# Action item
Transcribe the closing lines of the listing exactly, starting at the one that contains "N.G./hr, 2016-12-26: 1752 -> 1758" and including the last.

# The input
==================================================
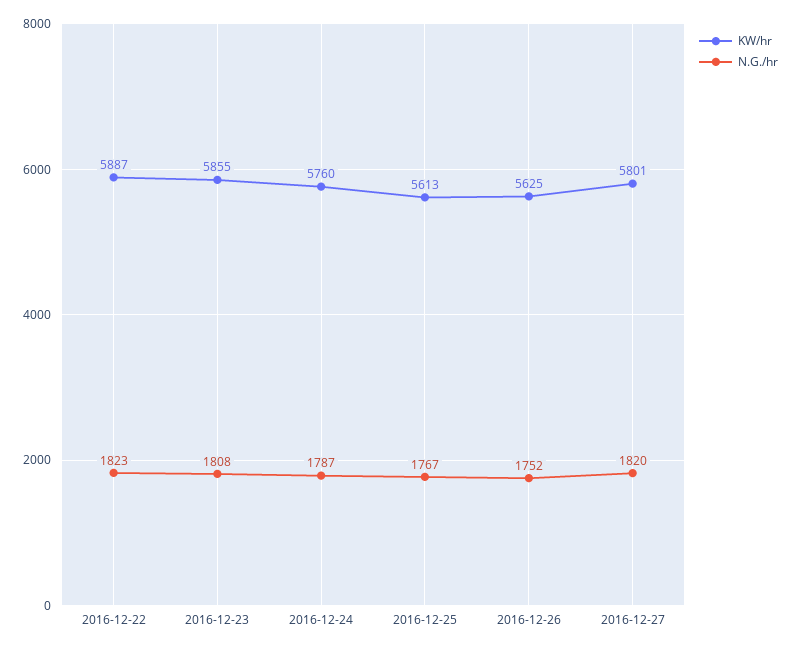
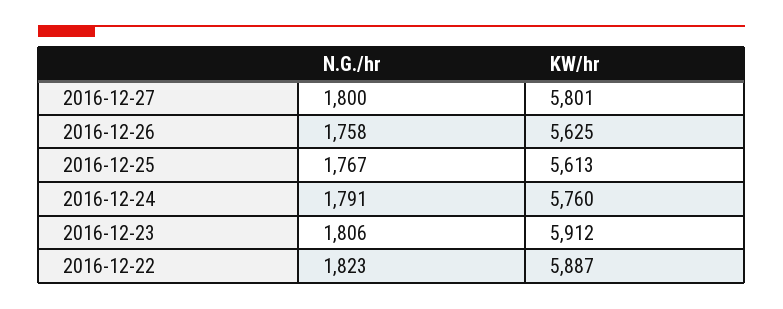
KW/hr, 2016-12-23: 5855 -> 5912
N.G./hr, 2016-12-23: 1808 -> 1806
N.G./hr, 2016-12-24: 1787 -> 1791
N.G./hr, 2016-12-26: 1752 -> 1758
N.G./hr, 2016-12-27: 1820 -> 1800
==================================================
# Exercise output
N.G./hr, 2016-12-26: 1752 -> 1758
N.G./hr, 2016-12-27: 1820 -> 1800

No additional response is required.